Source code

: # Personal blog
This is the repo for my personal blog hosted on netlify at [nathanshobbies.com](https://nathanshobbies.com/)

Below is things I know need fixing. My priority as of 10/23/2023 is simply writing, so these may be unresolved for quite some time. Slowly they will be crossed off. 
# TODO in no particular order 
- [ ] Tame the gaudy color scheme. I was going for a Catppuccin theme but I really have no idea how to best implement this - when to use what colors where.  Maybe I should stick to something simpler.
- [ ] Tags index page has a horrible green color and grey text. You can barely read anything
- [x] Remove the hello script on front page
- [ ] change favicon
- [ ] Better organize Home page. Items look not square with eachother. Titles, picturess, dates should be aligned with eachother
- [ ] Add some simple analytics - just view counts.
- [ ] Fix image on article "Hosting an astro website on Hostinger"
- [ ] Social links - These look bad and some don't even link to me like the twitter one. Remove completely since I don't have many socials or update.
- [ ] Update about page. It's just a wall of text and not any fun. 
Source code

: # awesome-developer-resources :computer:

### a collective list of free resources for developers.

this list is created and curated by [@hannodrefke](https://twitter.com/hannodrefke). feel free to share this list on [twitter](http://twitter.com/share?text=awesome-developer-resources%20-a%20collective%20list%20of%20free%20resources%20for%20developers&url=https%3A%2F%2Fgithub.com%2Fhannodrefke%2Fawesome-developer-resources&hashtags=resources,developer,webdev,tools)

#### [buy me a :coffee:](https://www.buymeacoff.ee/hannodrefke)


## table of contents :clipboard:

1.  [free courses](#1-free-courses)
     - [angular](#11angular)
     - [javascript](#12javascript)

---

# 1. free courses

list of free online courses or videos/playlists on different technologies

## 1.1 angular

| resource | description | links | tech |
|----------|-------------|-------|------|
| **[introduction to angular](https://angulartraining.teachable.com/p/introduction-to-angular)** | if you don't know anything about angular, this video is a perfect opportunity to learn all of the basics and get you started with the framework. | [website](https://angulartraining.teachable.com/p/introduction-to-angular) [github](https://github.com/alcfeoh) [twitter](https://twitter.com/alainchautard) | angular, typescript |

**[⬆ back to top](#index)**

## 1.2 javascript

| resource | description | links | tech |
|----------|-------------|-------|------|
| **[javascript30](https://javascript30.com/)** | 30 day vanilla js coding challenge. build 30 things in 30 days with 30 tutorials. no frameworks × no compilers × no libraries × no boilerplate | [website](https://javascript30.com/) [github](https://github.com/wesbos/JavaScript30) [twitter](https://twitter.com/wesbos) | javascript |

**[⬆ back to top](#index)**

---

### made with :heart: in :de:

Problem to solve. Which of the lines above mention the word "about"? Pull those lines out.

Result of the exercise.
- [ ] Update about page. It's just a wall of text and not any fun. 
| **[introduction to angular](https://angulartraining.teachable.com/p/introduction-to-angular)** | if you don't know anything about angular, this video is a perfect opportunity to learn all of the basics and get you started with the framework. | [website](https://angulartraining.teachable.com/p/introduction-to-angular) [github](https://github.com/alcfeoh) [twitter](https://twitter.com/alainchautard) | angular, typescript |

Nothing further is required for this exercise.